The flexibility of the system means that it can be made to work for the comfort of the patient in some quite fun ways. We have used a robotic surgery camera system on one occasion for a filmed visit to the Imperial War Museum. The curator of the museum gave an explanation of the exhibits the robot was looking at while it was being controlled by a patient from their hospital bed. The patient was thrilled by this. We can also send it to a patient’s home and transmit live images from their garden if that is something they are missing. It’s just a way of occasionally taking patients outside of their treatment, which can have beneficial effects.

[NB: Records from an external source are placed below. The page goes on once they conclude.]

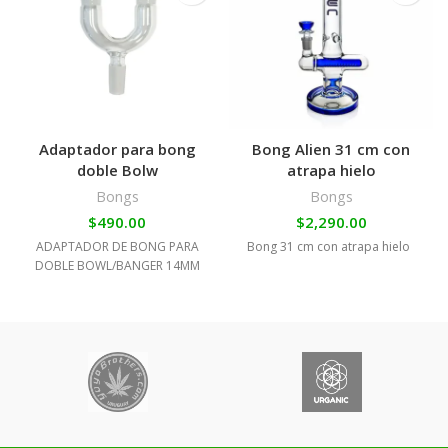
Adaptador para bong
Bong Alien 31 cm con
doble Bolw
atrapa hielo
Bongs
Bongs
$
490.00
$
2,290.00
ADAPTADOR DE BONG PARA
Bong 31 cm con atrapa hielo
DOBLE BOWL/BANGER 14MM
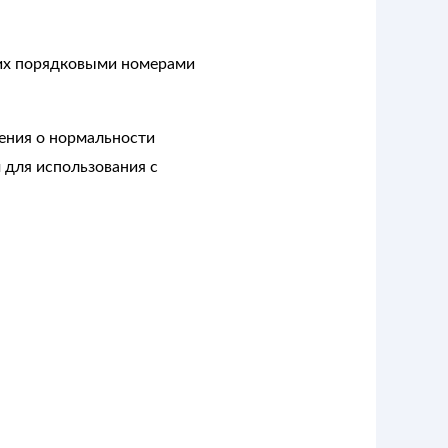
 их порядковыми номерами
ения о нормальности
 для использования с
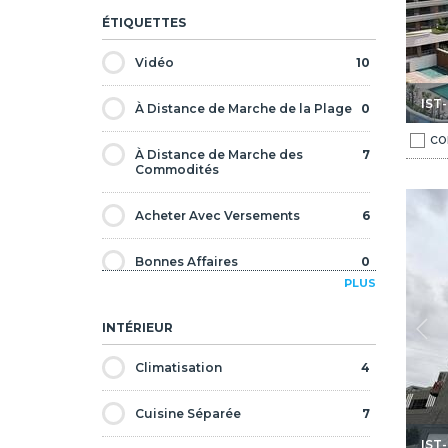
ÉTIQUETTES
Vidéo
10
IST
À Distance de Marche de la Plage
0
CO
À Distance de Marche des
7
Commodités
 À Umraniye Istanbul 1
Immobiliers Bureau À Domicile Adaptable À Umraniye Ista
Acheter Avec Versements
6
Bonnes Affaires
0
PLUS
Bord de Plage
1
INTÉRIEUR
Citoyenneté Approuvée
6
Climatisation
4
Contemporain
6
Cuisine Séparée
7
IST
En Réduction
0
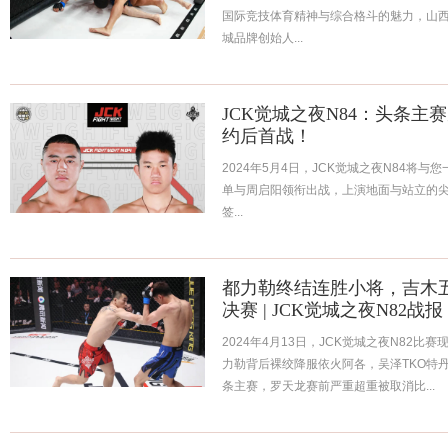
国际竞技体育精神与综合格斗的魅力，山西
城品牌创始人...
JCK觉城之夜N84：头条主
约后首战！
2024年5月4日，JCK觉城之夜N84将与
单与周启阳领衔出战，上演地面与站立的尖
签...
都力勒终结连胜小将，吉木
决赛 | JCK觉城之夜N82战报
2024年4月13日，JCK觉城之夜N82
力勒背后裸绞降服依火阿各，吴泽TKO特
条主赛，罗天龙赛前严重超重被取消比...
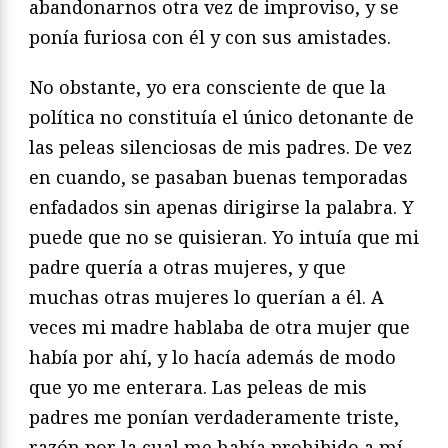
abandonarnos otra vez de improviso, y se
ponía furiosa con él y con sus amistades.
No obstante, yo era consciente de que la
política no constituía el único detonante de
las peleas silenciosas de mis padres. De vez
en cuando, se pasaban buenas temporadas
enfadados sin apenas dirigirse la palabra. Y
puede que no se quisieran. Yo intuía que mi
padre quería a otras mujeres, y que
muchas otras mujeres lo querían a él. A
veces mi madre hablaba de otra mujer que
había por ahí, y lo hacía además de modo
que yo me enterara. Las peleas de mis
padres me ponían verdaderamente triste,
razón por la cual me había prohibido a mí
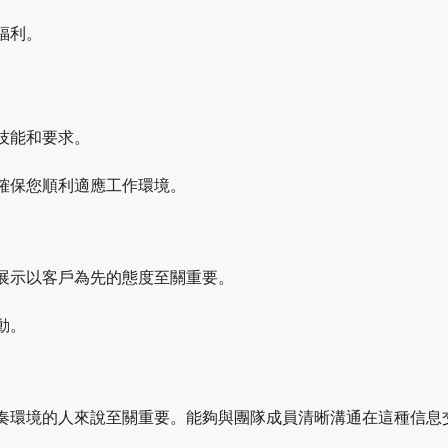
福利。
技能和要求。
確保您順利適應工作環境。
展示以客戶為先的態度至關重要。
動。
奏環境的人來說至關重要。能夠與團隊成員清晰溝通在這種信息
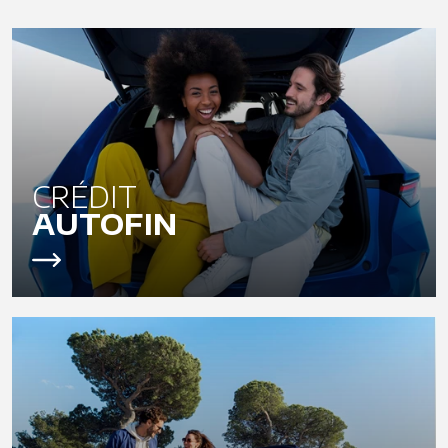
CRÉDIT
AUTOFIN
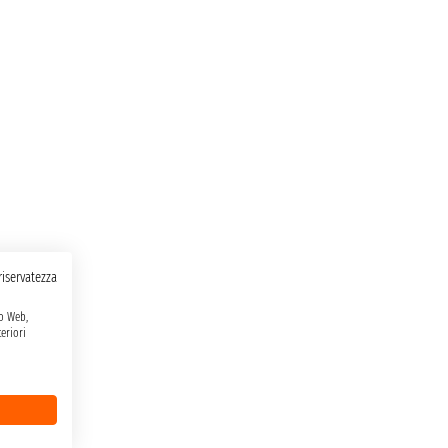
 riservatezza
to Web,
eriori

What do you like most about what you do?
It is a mix of things really. I love the intensity of the work — it is very rewarding to be involved in grappling with some really difficult problems. Also, with intensive care medicine you work closely with nurses, physiotherapists, occupational therapists, junior doctors and many others. Leading a team of people dedicated to getting the best outcome for the patient makes for a wonderful working environment. But the greatest satisfaction comes from the patients. In these units, you are dealing with people who could die without the care you provide. You get to follow them from being desperately ill, sometimes more likely to die than live, to seeing them leave the unit well on the way to recovery, heading back to their everyday life.

What are you proudest of now, looking around this unit?
The thing I’m most proud of is the unit’s potential — it has the potential to be a genuinely world-class ICU for years to come. Being part of that reminds me of my time training with the leading clinicians who inspired me to do this work, people who aspired to be really great at whatever they did.